DOCUMENT TEXT
# # # # # # #

- Genre: Regional News
- Country of origin: England

Production
- Producer: Anglia Television
- Running time: 30 minutes

Original release
- Network: Anglia Television
- Release: 2 June 1960 – 6 July 1990

Related
- ITV News Anglia

= About Anglia =

British ITV news programme (1960–1990)

About Anglia is a regional news magazine programme produced by Anglia Television in the east of England, broadcast for over thirty years from 2 June 1960 to 6 July 1990.

==History==
One of the first regional programmes of its kind on ITV, About Anglia began in May 1960 as a twice-weekly programme, accompanying the ten-minute regional evening news bulletin on weekdays.

Its success prompted it to be extended to four nights a week the following September, and then, every weeknight. Its original main presenter was Dick Joice.

==Features==
Early regular features included gardening, Police Call and in-depth weather forecasts for the region provided by Anglia's in-house weather department.

Some early elements of About Anglia featured on the short-lived Midday Show, which aired during the first few months of the station, and featured Susan Hampshire among its cast.

==Transmission==
The programme was transmitted throughout the Anglia region: Norfolk, Suffolk, Essex, Cambridgeshire, Northamptonshire, Bedfordshire, Hertfordshire, Buckinghamshire, Lincolnshire and east Yorkshire.

From 1 January 1974, East Yorkshire, Lincolnshire and parts of north Norfolk (served by the Belmont transmitter) were transferred to the Yorkshire Television area, although the Anglia weather department continued to produce special regional forecasts for the area for several years.

==Demise==
About Anglia was given a new look on 21 March 1988 when Anglia Television abandoned its original identification, the Anglia knight, a silver statue of a knight on horseback.

Two years later, on 9 July 1990, About Anglia was replaced by Anglia News, which transmitted two programmes:
- Anglia News East for Norfolk, Suffolk, Essex and parts of Cambridgeshire
- Anglia News West for Northamptonshire, Bedfordshire, North Hertfordshire, North Buckinghamshire, South Lincolnshire and the rest of Cambridgeshire.

Both were produced and broadcast from studios at Anglia House in Norwich, long before this became standard practice across ITV regional news services, with reporters in Ipswich, Chelmsford, Cambridge, Peterborough, Northampton, Luton and Milton Keynes, along with a political bureaux at Westminster.

# # # # # # #

TASK LIST
[1] In the text on About Anglia, who was the programme's original main presenter?
[2] Reproduce the stretch of the About Anglia text from "Some early elements" through "knight on horseback.".

SUPPLIED MATERIAL
# # # # # # #

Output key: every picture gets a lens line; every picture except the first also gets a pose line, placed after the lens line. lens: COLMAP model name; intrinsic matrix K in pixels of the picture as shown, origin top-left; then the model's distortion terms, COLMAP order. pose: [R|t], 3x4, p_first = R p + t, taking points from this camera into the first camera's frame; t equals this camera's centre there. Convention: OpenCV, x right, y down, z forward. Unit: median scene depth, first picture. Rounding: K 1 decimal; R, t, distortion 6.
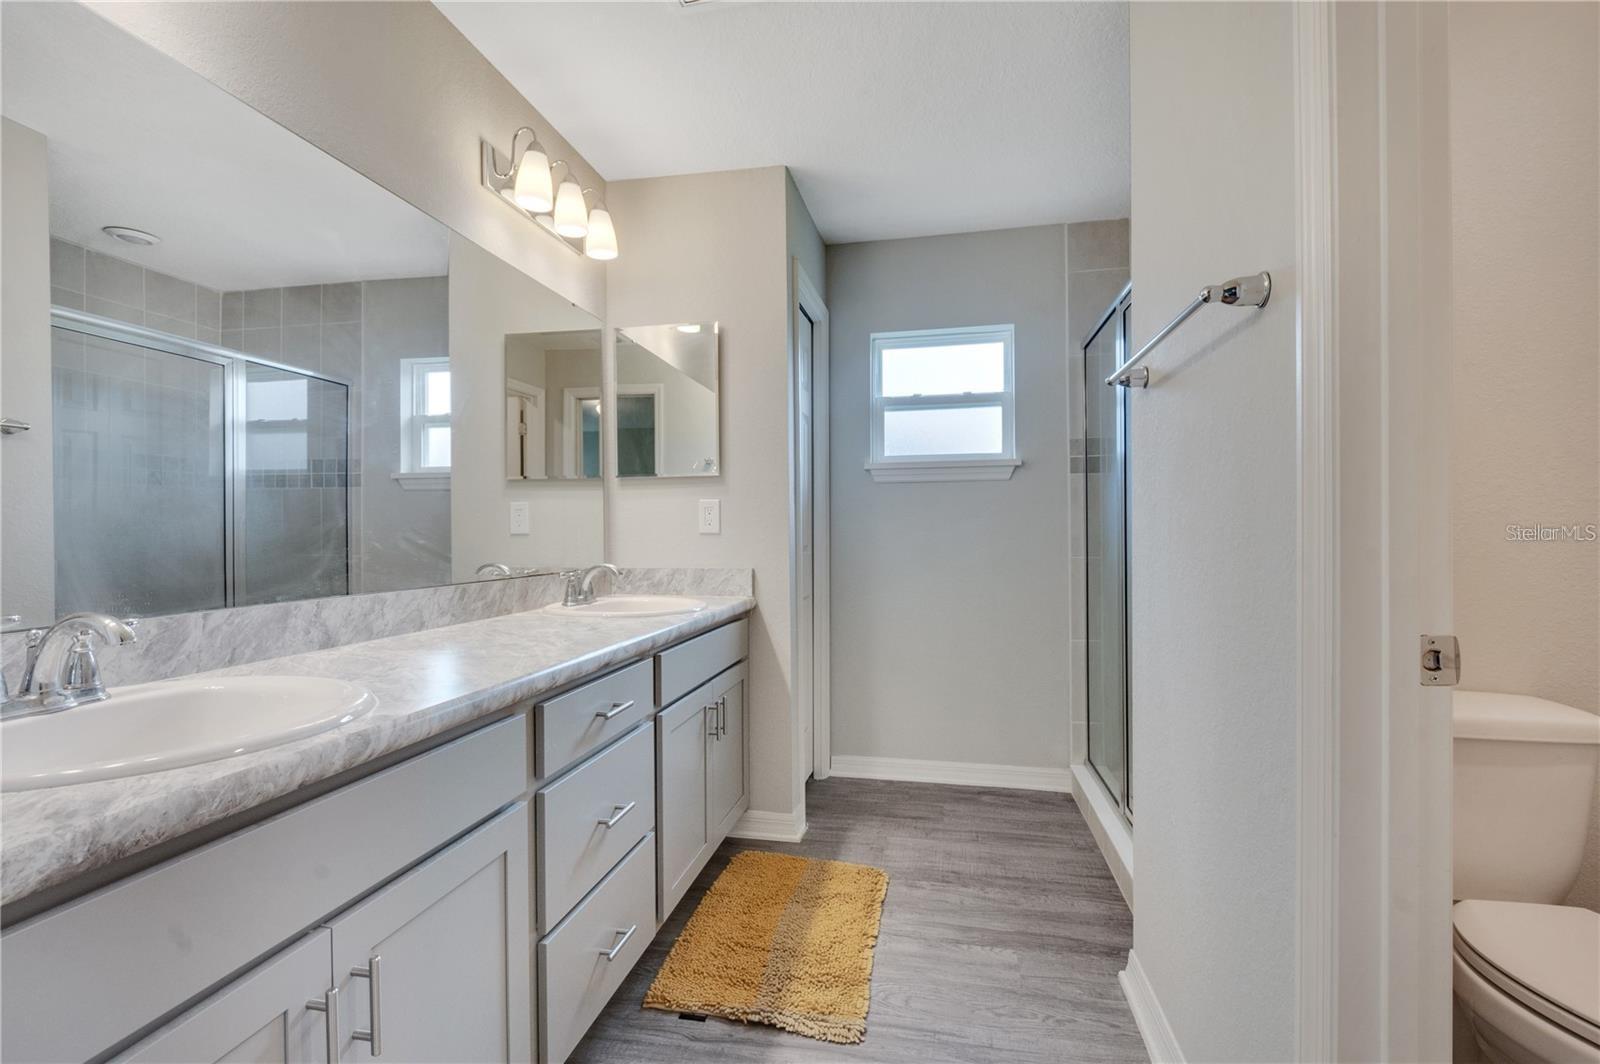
lens RADIAL K [[721.5, 0, 800.0], [0, 721.5, 532.0], [0, 0, 1]] dist [-0.007550, -0.000402]
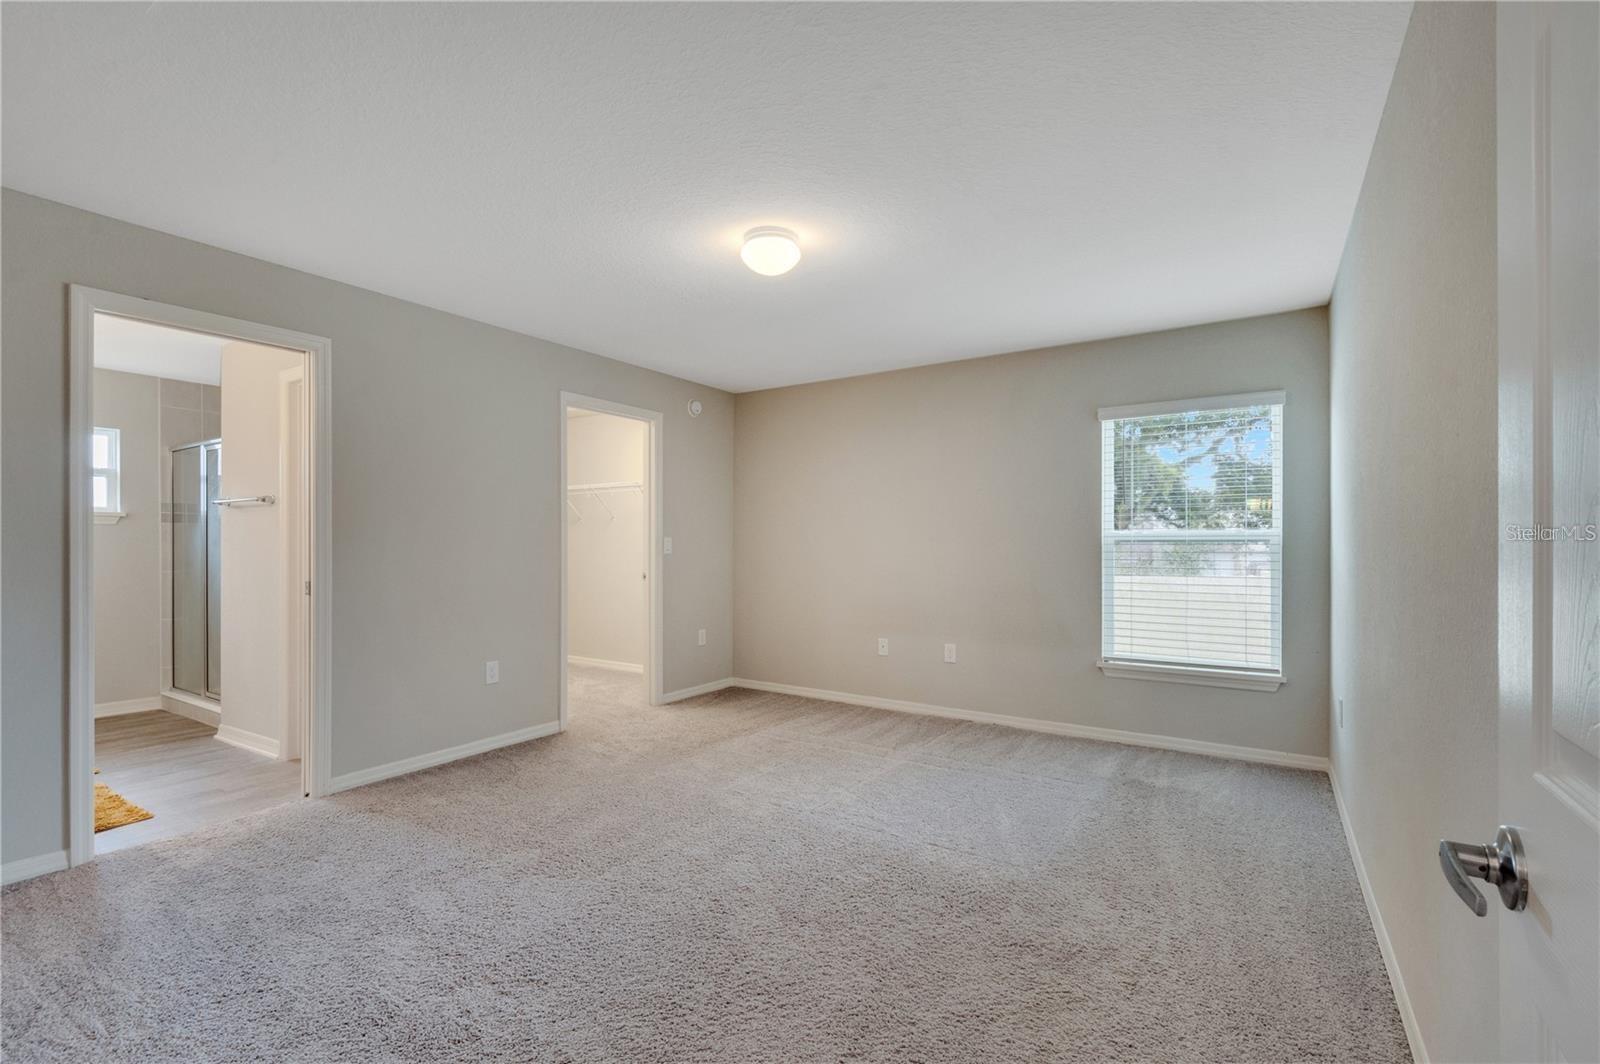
lens RADIAL K [[712.0, 0, 797.2], [0, 712.0, 546.0], [0, 0, 1]] dist [0.003407, -0.004408]
pose [[0.371833, 0.006052, 0.928280, -0.644588], [0.006114, 0.999941, -0.008969, -0.000640], [-0.928279, 0.009011, 0.371774, -1.053287]]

# # # # # # #

ANSWER SET
[1] Dick Joice

[2]
Some early elements of About Anglia featured on the short-lived Midday Show, which aired during the first few months of the station, and featured Susan Hampshire among its cast.

==Transmission==
The programme was transmitted throughout the Anglia region: Norfolk, Suffolk, Essex, Cambridgeshire, Northamptonshire, Bedfordshire, Hertfordshire, Buckinghamshire, Lincolnshire and east Yorkshire.

From 1 January 1974, East Yorkshire, Lincolnshire and parts of north Norfolk (served by the Belmont transmitter) were transferred to the Yorkshire Television area, although the Anglia weather department continued to produce special regional forecasts for the area for several years.

==Demise==
About Anglia was given a new look on 21 March 1988 when Anglia Television abandoned its original identification, the Anglia knight, a silver statue of a knight on horseback.